[Work required]: The records are to be copied word for word, and the pictures dropped.

(Before-and-after change data)
####
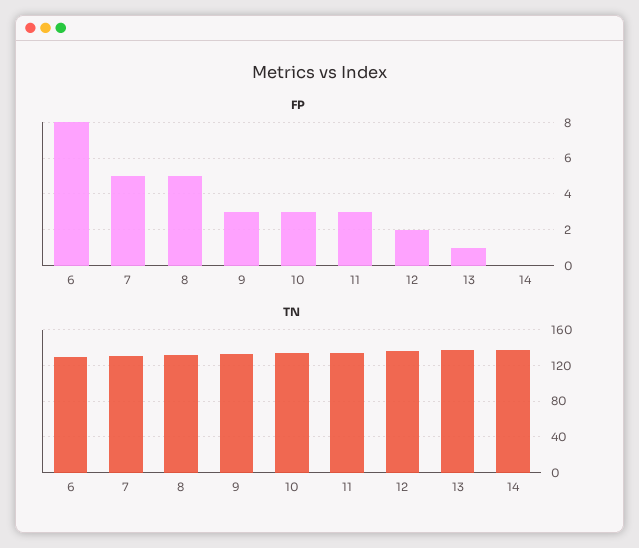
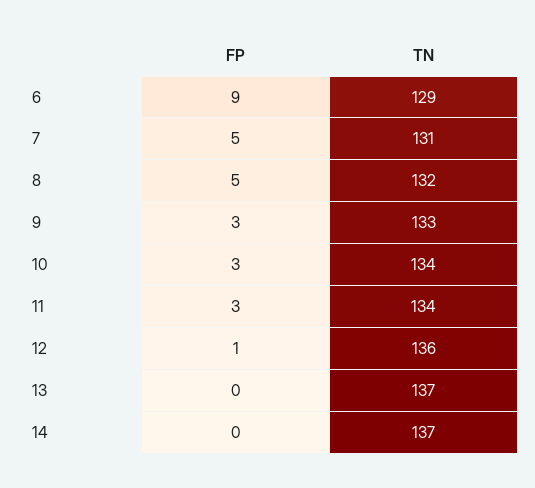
FP, 6: 8 -> 9
FP, 12: 2 -> 1
FP, 13: 1 -> 0

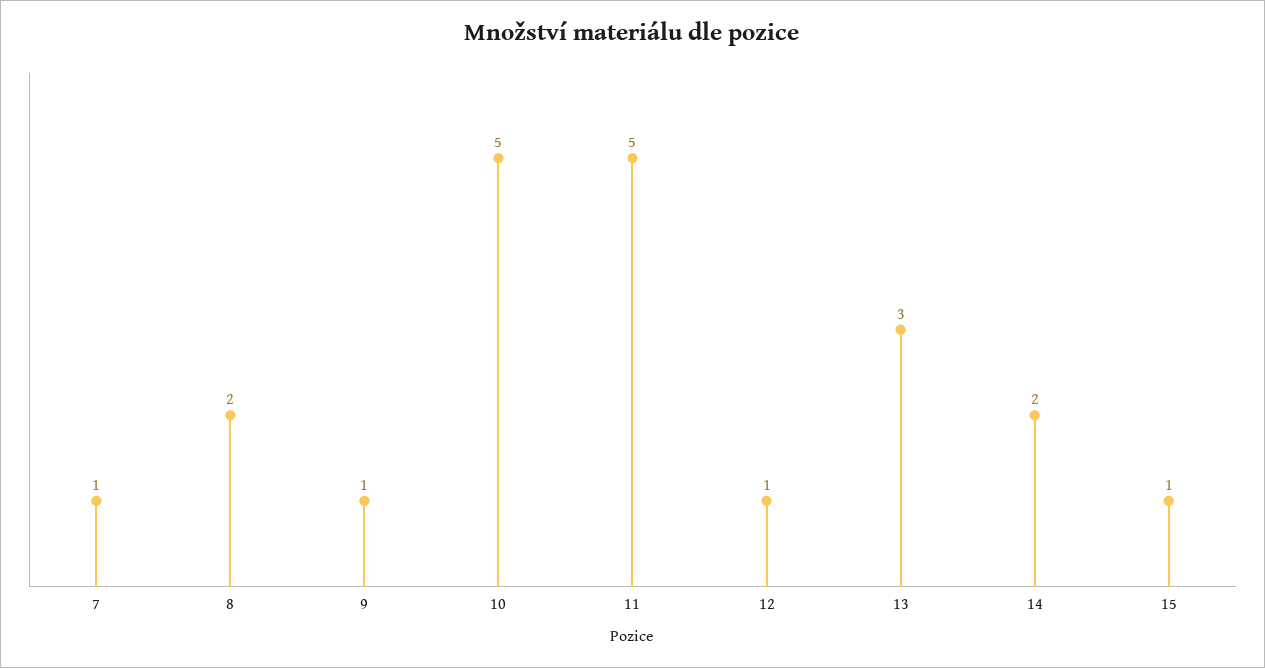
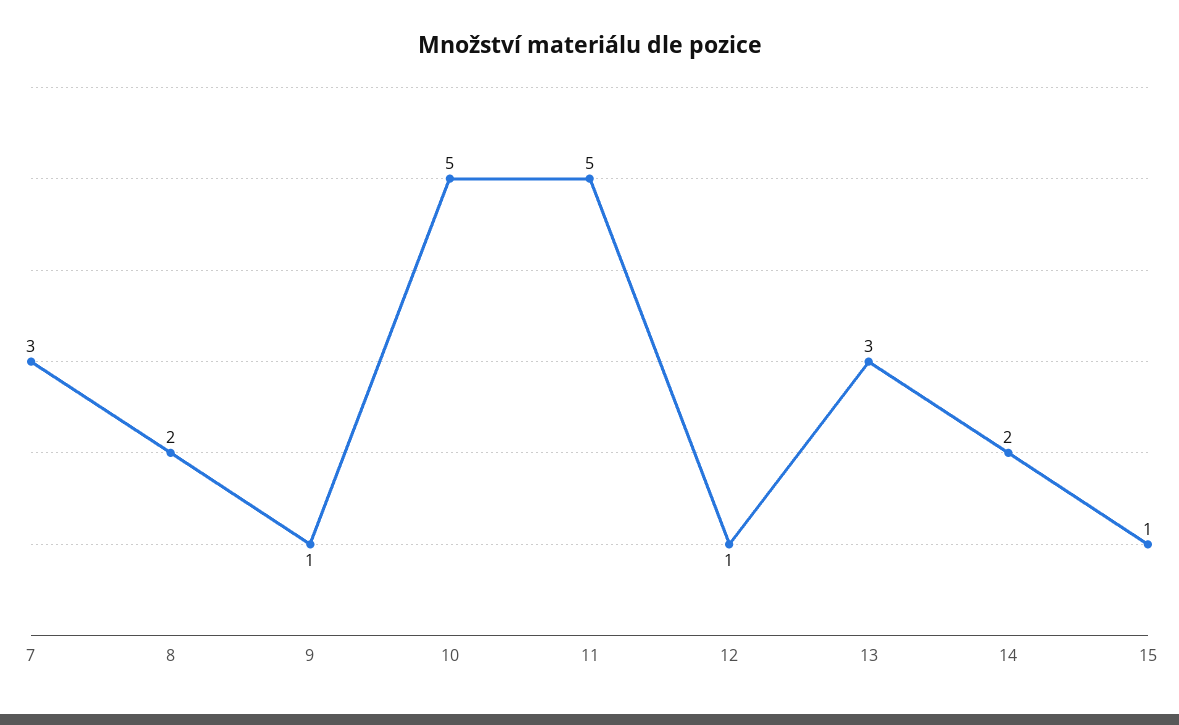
7: 1 -> 3

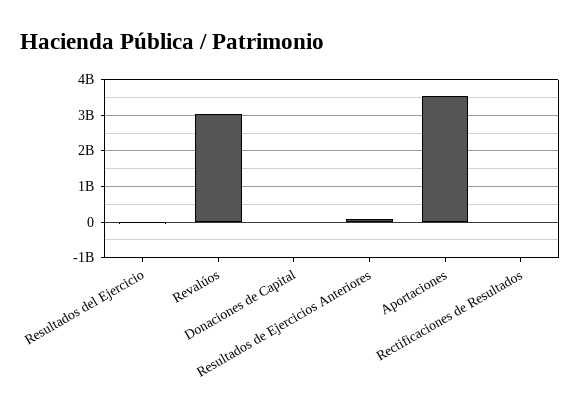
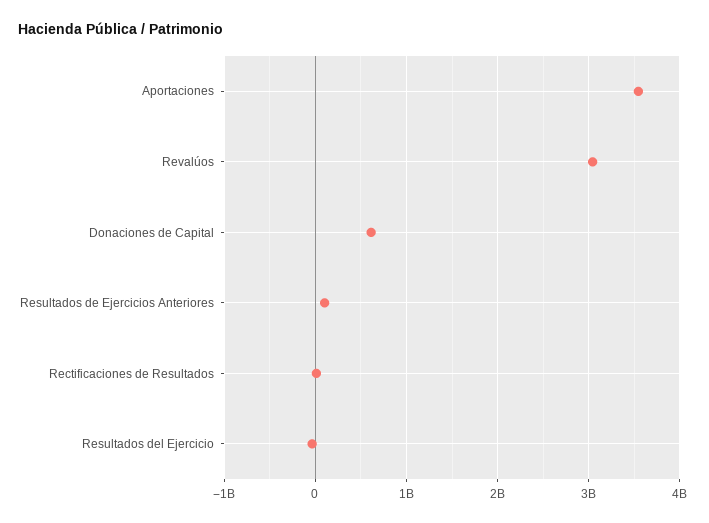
Donaciones de Capital: 0 -> 600000000

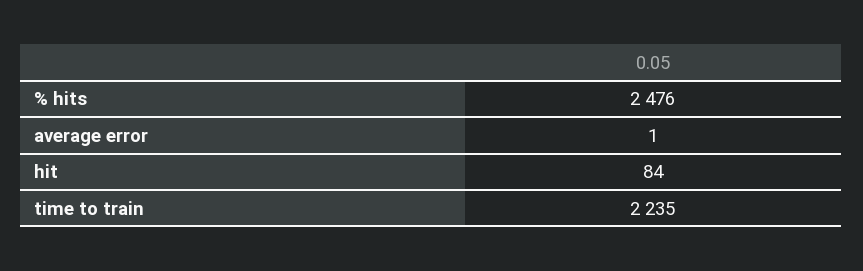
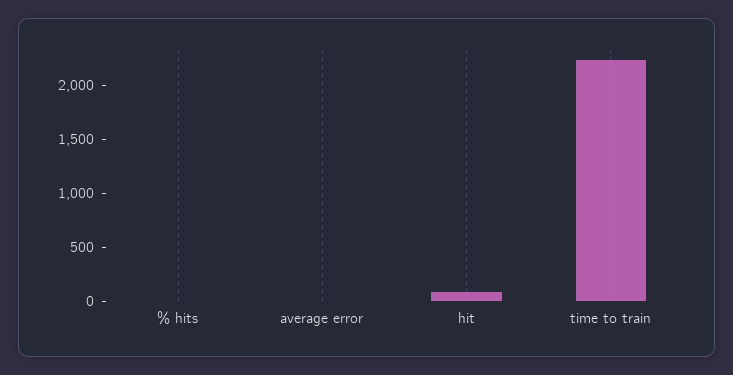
% hits: 2476 -> 0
####
[Solution]:
FP, 6: 8 -> 9
FP, 12: 2 -> 1
FP, 13: 1 -> 0

7: 1 -> 3

Donaciones de Capital: 0 -> 600000000

% hits: 2476 -> 0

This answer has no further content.